Everyone Wants Credit for Killing ISIS’s Spokesman

Smoke billows following airstrikes by regime forces on rebel positions during intense fighting in Aleppo, Syria, on Aug. 18.

George Oourfalian/AFP/Getty Images

Who killed ISIS spokesman Abu Muhammad al-Adnani? The assassination, which took place near Aleppo, Syria, on Tuesday, has the key elements of a classic whodunit: multiple suspects with motive, means, and opportunity to have killed him. The difference is that they all want to be identified as the killer.

The U.S., Russia, Turkey, and the Syrian government have all conducted airstrikes in Aleppo recently and there are several rebel groups as well as Kurdish militia on the ground around the embattled city. Russia was first out of the gate to claim credit Wednesday, in typically subdued fashion:

The Russian defense ministry said Adnani was one of 40 militants killed in a bombing by one of its own jets on Tuesday. This would make him the first major ISIS figure killed by Russia and would bolster Russia’s case that its intervention in Syria is aimed at combating the group rather than, as its critics charge, merely propping up Bashar al-Assad’s regime.

But U.S. defense officials dismissed the Russian claim as “a joke” and “garbage.” The Pentagon hasn’t officially confirmed Adnani’s death yet but stopped just short, saying it “conducted a precision strike” targeting the spokesman near the ISIS-held town of al-Bab.

ISIS itself has put out a statement saying that that Adnani “was martyred while surveying operations to repel the military campaigns against Aleppo,” but hasn’t provided any details on how he was killed. According to Syria-watcher Charles Lister, there’s also a theory floating around the jihadist internet that the killing was an inside job: an IED attack carried out by supporters of Abu Luqman, another senior ISIS figure and potential rival of Adnani for succeeding Abu Bakr al-Baghdadi as the group’s leader.
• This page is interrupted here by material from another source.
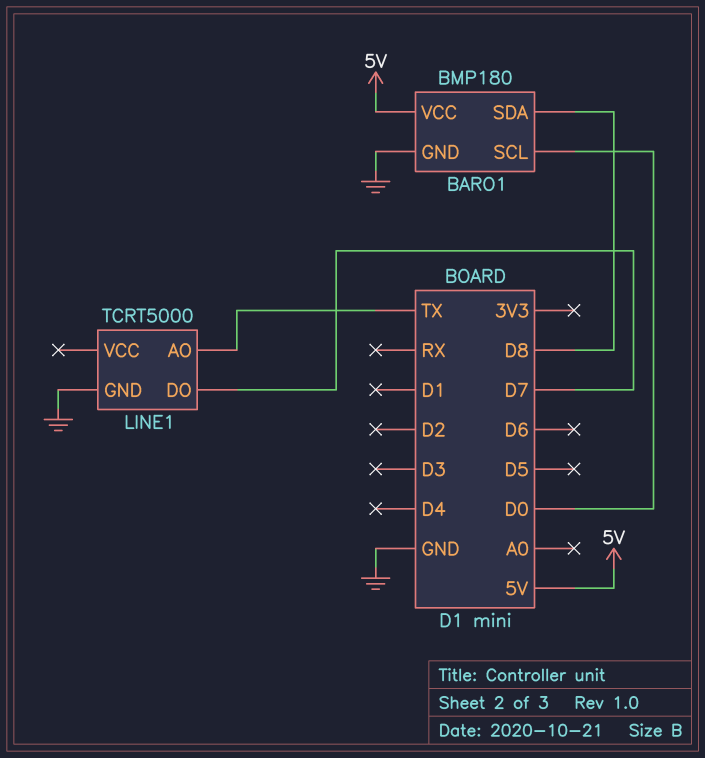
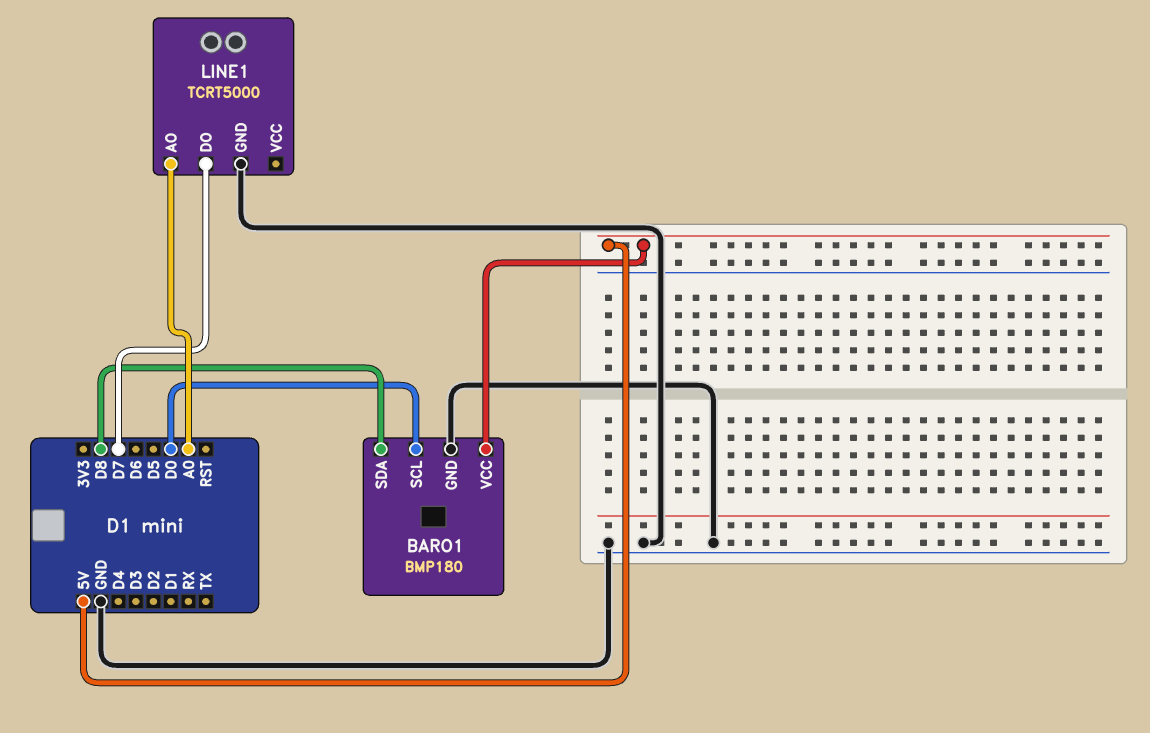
LINE1 pin AO: TX -> A0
The fact that the U.S. and Russia can’t even agree on basic facts about what’s happening on the ground in Syria isn’t unusual. The competing claims for Adnani’s scalp are also emblematic of how, despite months of diplomacy, including yet another marathon round of U.S.-Russia talks in Geneva this week, the foreign powers involved in fighting ISIS in Syria aren’t even close to being on the same page when it comes to overall aims and tactics. Just Thursday, Russia and Syrian government jets launched heavy airstrikes in Hama to counter an offensive by rebels including both jihadists and the U.S.-supported Free Syrian Army.
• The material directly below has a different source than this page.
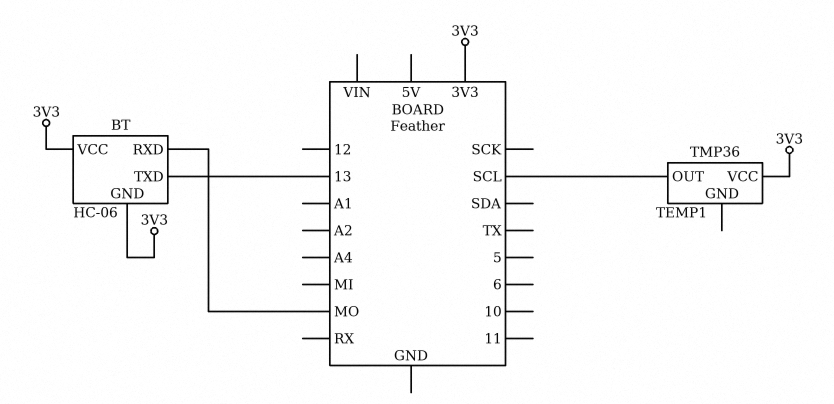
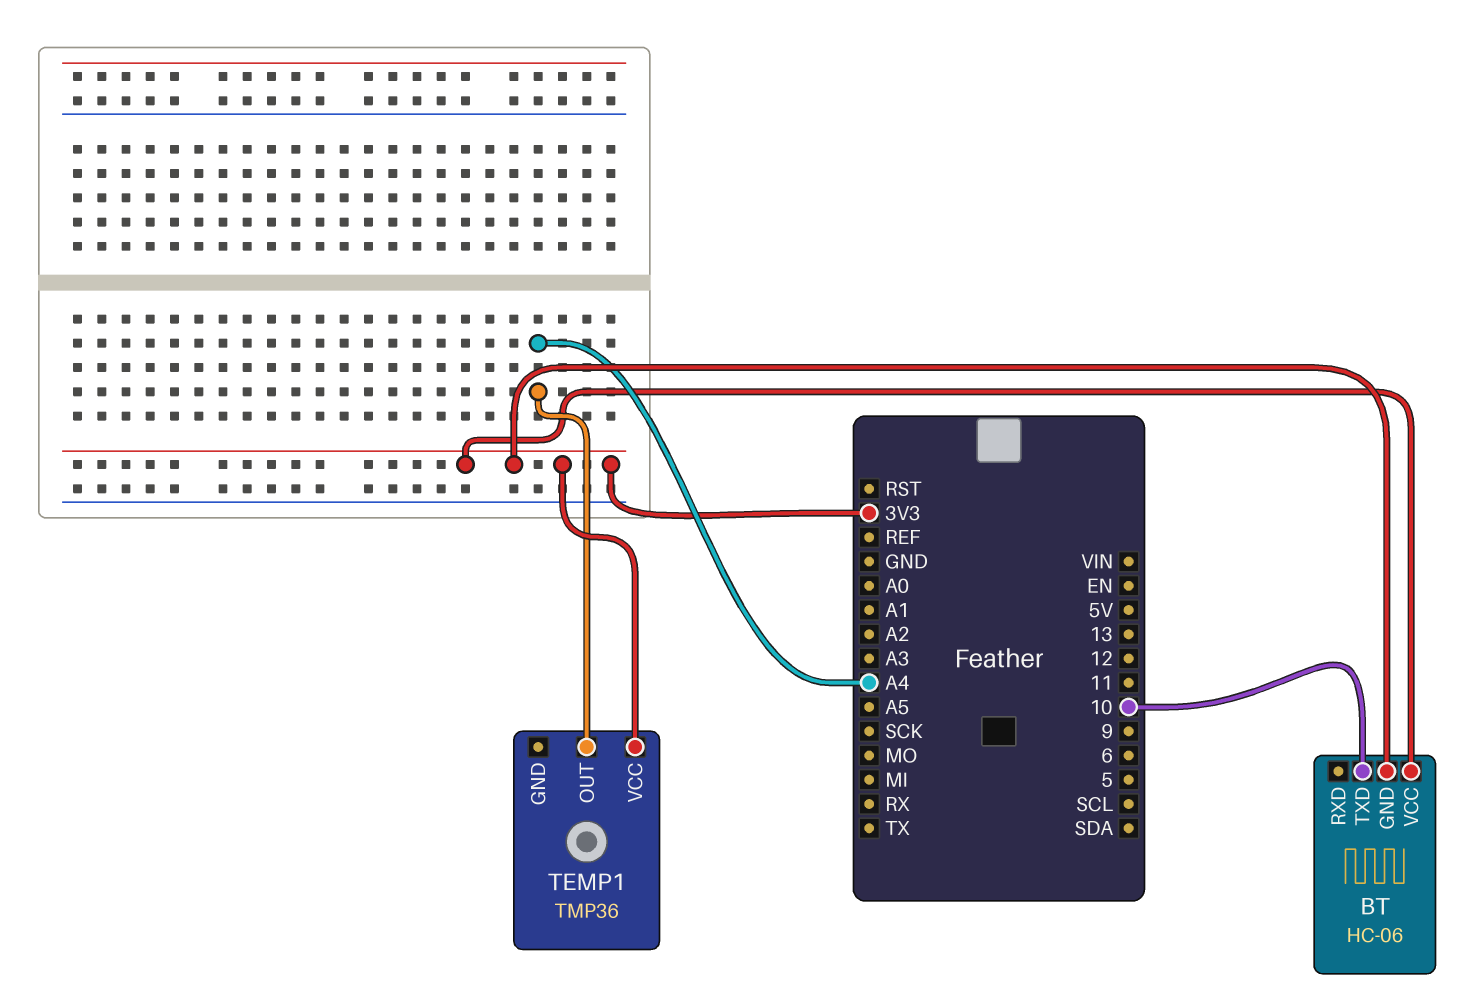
BT pin RXD: MO -> none
BT pin TXD: 13 -> 10
TEMP1 pin OUT: SCL -> A4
Meanwhile, the FSA is frustrated with what it sees as a lack of U.S. support and is cooperating with the Turkish armed forces, who launched an operation across its border with Syria last week. In addition to wiping out a jihadist threat on the border, the operation is also aimed at pushing back gains by U.S.-backed Syrian Kurdish forces. A failure by the U.S. to back up the Kurds will be seen as a betrayal by one of Washington’s most effective allies in the conflict.
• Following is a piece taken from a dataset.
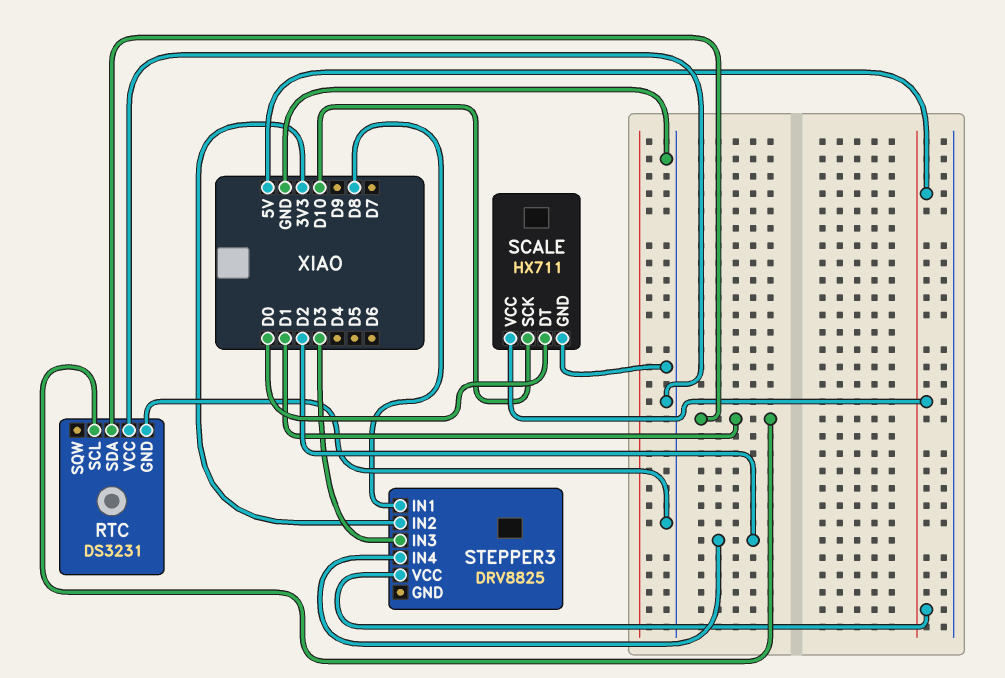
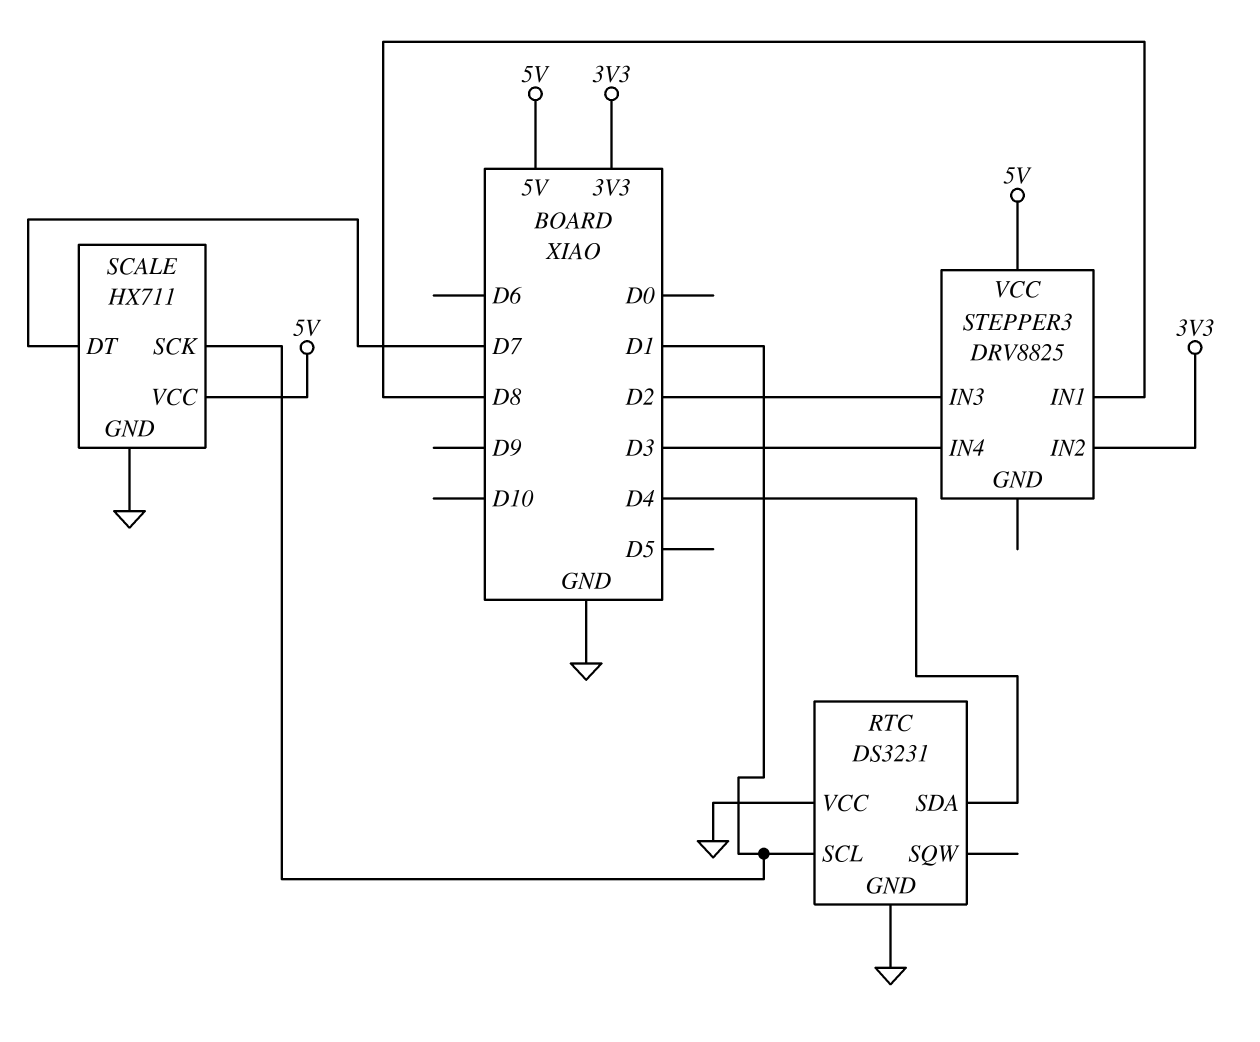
RTC pin SDA: D1 -> D4
SCALE pin DT: D0 -> D7
SCALE pin SCK: D10 -> D1
STEPPER3 pin IN3: D3 -> D2
STEPPER3 pin IN4: D2 -> D3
Anyway: Whoever did the deed, the killing of Adnani, whose description as “spokesman” doesn’t quite do justice to his importance within ISIS leadership, is another major setback for a group that has been steadily losing territory on multiple fronts. This is good news, but the ISIS threat was also the one thing that the many powers that have been drawn into the Syrian mess could agree on. Its elimination from the battlefield, which to be clear is still a ways off, could simply mark the beginning of a new and even more complex phase of the conflict.